Confidence is key to having fun at the camp, says Danny Mishkin, Lancaster’s co-director. But he says they understand that kids are at different emotional places from day to day. Each morning surf session begins with a blessing. Then, when the campers first get out on the water, they all sit on the boards and share how they feel starting that day.

Mishkin says that the goal is never to turn out expert surfers. If they’re good, that’s great. But the real objective is for campers to have fun, relax and connect with their spirituality.

“Connection to self, connection to other, connection to nature and connection to God, those are really the priorities,” Mishkin says. “The ocean is such a spiritual place and a lot of peoples’ happy or spiritual place is the beach. So for us to teach our spirituality in that location is only helpful for those connections.”

Before starting Sababa, Mishkin worked as a religious educator for camps and synagogues around New York. He had just finished surfing with his son when he read an email seeking grant proposals with “out of the box ways to engage Jewish teens.” Suddenly, he saw two teens run by on the beach, carrying the surf boards.
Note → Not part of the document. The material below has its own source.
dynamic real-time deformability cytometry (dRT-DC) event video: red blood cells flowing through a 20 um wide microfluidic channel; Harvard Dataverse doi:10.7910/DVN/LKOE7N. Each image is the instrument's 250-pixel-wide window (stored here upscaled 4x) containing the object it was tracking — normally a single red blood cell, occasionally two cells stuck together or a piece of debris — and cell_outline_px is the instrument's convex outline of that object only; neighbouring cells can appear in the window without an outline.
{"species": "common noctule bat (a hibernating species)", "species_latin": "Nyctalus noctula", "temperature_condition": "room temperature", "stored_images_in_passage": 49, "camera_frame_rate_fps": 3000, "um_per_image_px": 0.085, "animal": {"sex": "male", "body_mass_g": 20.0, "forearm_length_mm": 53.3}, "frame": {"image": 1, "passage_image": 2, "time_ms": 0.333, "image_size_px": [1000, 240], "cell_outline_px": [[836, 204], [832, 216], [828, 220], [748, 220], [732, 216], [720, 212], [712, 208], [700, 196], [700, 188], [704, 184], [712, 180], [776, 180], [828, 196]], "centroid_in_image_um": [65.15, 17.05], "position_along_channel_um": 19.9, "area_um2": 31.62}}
“For so many years I’d been running Hebrew schools, which I loved. But I always wanted to have that sort of enthusiasm of running into the water and negating stress in a Jewish experience. So when I saw that, and I got that email, it clicked.
Most afternoons at the camp follow a similar structure to the average, terra-based sleepaway camp. Kids can choose from different activities. There’s downtime, movies and games.

The downtime is key, says Lancaster. She thinks that during the school year, too many kids are over-committed. Between school, religious school and extracurriculars, she says that most kids don’t get a chance to have quality downtime except when they’re at camp.

In a dorm lounge on the campus of Old Dominion University in Norfolk, where the campers lodge, three boys have grabbed a deck of cards and started playing. None are on their phone.

“Where else do you see that today?” Lancaster asks. “This is what camp is supposed to be. They’re not buried in screens. They’re just being kids. That’s what we want.”

Rachel Vick, a freshman at Penn State, has been coming since the camp opened four years ago. She’s now a counselor, and says that the time to unwind is what keeps her coming back. She remembers going through the college admissions process and being able to cast aside all those worries when she got out on the water at camp. She also said that counselors genuinely care about what campers are going through.

“People aren’t always asking how you feel every day and really listening,” Vick says. “And kids can have so much outside stress and pressure. So when someone asks and listens it really matters.”

The camp is non-denominational, with Reform, Conservative, Orthodox and non-Jews attending. And most evenings before dinner, campers convene, gather in small groups by age and gender, and talk. With a prompt in the form of a famous quote, Jewish text, or something else, they have an open discussion about how they’re feeling. With camp winding down, some teenage boys say they’re not ready to go home.

Luckily, there are still a few days left to get back on the surfboard.

“What I love about surfing is it really is just you, the board and the ocean,” Mishkin says. “How can you not feel close to God when you’re there?”